During the fighting around Buna and Gona, between November 1942 and January 1943, Porter's 30th Brigade, which had been withdrawn earlier, reinforced elements of the 7th Division – the 18th and 25th Brigades – and eventually took part in the reduction of the Japanese beachhead there. The 21st Brigade also took part in the fighting around the Japanese beachheads, suffering heavy casualties.

==Commanders==
An ad hoc command, Maroubra Force was variously commanded by the senior officer in the forward area of the battle, which meant that command changed hands on a number of occasions. Major (later Lieutenant Colonel) Allan Cameron took command of the formation during the fighting around Kokoda after the death of Lieutenant Colonel William Owen, while Lieutenant Colonel Ralph Honner filled the role during the brief period between Kokoda and Isurava. Brigadier Selwyn Porter (30th Brigade) and Brigadier Arnold Potts (21st Brigade) also held the position. Potts was later relieved of his command in controversial circumstances following actions at Isurava, Eora Creek and Templeton's Crossing, and Efogi. He was replaced by Porter in early September prior to the Battle of Ioribaiwa. Maroubra Force then passed to Brigadier Kenneth Eather, commander of the 25th Brigade, for the fighting around Ioribaiwa and the counter-offensive that followed.

==Strength and casualties==
According to Chant, "at its peak strength, Maroubra Force consisted of the 39th and 53rd Infantry Battalions, and the 21st Brigade (2/14th, 2/16th and 2/27th Infantry Battalions). The 53rd Militia Battalion saw action briefly during the Battle of Isurava but was defeated and subsequently withdrew greatly demoralised, especially after the commanding officer and many senior officers of the 53rd were killed in action". Williams provides a contrasting assessment, though, stating that just prior the fighting around Ioribaiwa, following the arrival of the 25th Brigade, Maroubra Force totaled 2,957 personnel – up from 2,292 at the start of Isurava – with a combined headquarters from both the 21st and 25th Brigades, the 25th Brigade's three infantry battalions, a composite 21st Brigade infantry battalion, and various supporting elements including a signals detachment, medical support and a small reconnaissance element. These forces lacked artillery support, as the Australians' limited artillery resources were concentrated around Port Moresby at the start of the campaign, and due to logistical issues they were unable to move the guns forward along the track to support the infantry in the forward areas.

The fighting around Kokoda and Buna–Gona resulted in heavy casualties for Maroubra Force. According to James, the fighting along the Kokoda Track left over 600 Australians dead with more than 1,600 wounded over a four-month period for the total force engaged (not just Maroubra Force); there were further casualties around Buna and Gona also. The example of the 39th Infantry Battalion highlights the intensity of the fighting.

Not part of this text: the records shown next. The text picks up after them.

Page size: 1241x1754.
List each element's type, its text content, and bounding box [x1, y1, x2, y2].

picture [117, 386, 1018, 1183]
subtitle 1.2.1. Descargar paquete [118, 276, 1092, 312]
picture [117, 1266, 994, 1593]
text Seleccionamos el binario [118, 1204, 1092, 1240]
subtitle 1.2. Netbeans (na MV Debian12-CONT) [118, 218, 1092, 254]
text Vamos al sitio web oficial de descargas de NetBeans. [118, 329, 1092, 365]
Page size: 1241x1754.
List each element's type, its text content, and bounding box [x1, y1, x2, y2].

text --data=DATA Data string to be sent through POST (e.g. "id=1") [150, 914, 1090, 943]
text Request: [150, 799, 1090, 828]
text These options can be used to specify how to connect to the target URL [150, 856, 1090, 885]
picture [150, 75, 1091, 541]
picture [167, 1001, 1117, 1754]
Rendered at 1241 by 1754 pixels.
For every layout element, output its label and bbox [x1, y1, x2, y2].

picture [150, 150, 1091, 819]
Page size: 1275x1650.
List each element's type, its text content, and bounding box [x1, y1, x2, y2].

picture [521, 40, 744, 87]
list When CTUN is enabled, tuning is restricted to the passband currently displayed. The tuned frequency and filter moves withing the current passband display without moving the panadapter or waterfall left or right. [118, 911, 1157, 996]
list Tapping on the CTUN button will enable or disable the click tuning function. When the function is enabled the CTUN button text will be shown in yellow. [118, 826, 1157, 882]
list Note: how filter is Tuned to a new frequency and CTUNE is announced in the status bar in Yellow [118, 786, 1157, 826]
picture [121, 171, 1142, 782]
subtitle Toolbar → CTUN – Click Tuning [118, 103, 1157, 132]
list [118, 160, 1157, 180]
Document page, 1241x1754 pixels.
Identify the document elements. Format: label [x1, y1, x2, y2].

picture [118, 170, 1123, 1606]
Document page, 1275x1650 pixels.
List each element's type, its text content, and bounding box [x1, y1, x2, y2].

By the end of the fighting in January 1943, according to Chant, the 39th Battalion had been so heavily depleted there were only 30 fully fit personnel available from a nominal strength of between 600 and 800. The remainder were either "dead, missing, wounded, or in hospitals in Port Moresby and northern Australia suffering from disease and exhaustion". It was subsequently evacuated to Port Moresby before returning to Australia, where the 30th Brigade was eventually disbanded, with many of its personnel being redistributed to 2nd AIF units. Maroubra Force, and its commanding officers Honner and Potts are sometimes cited as some of "the men who saved Australia", having played an important part in the successful defence of Port Moresby.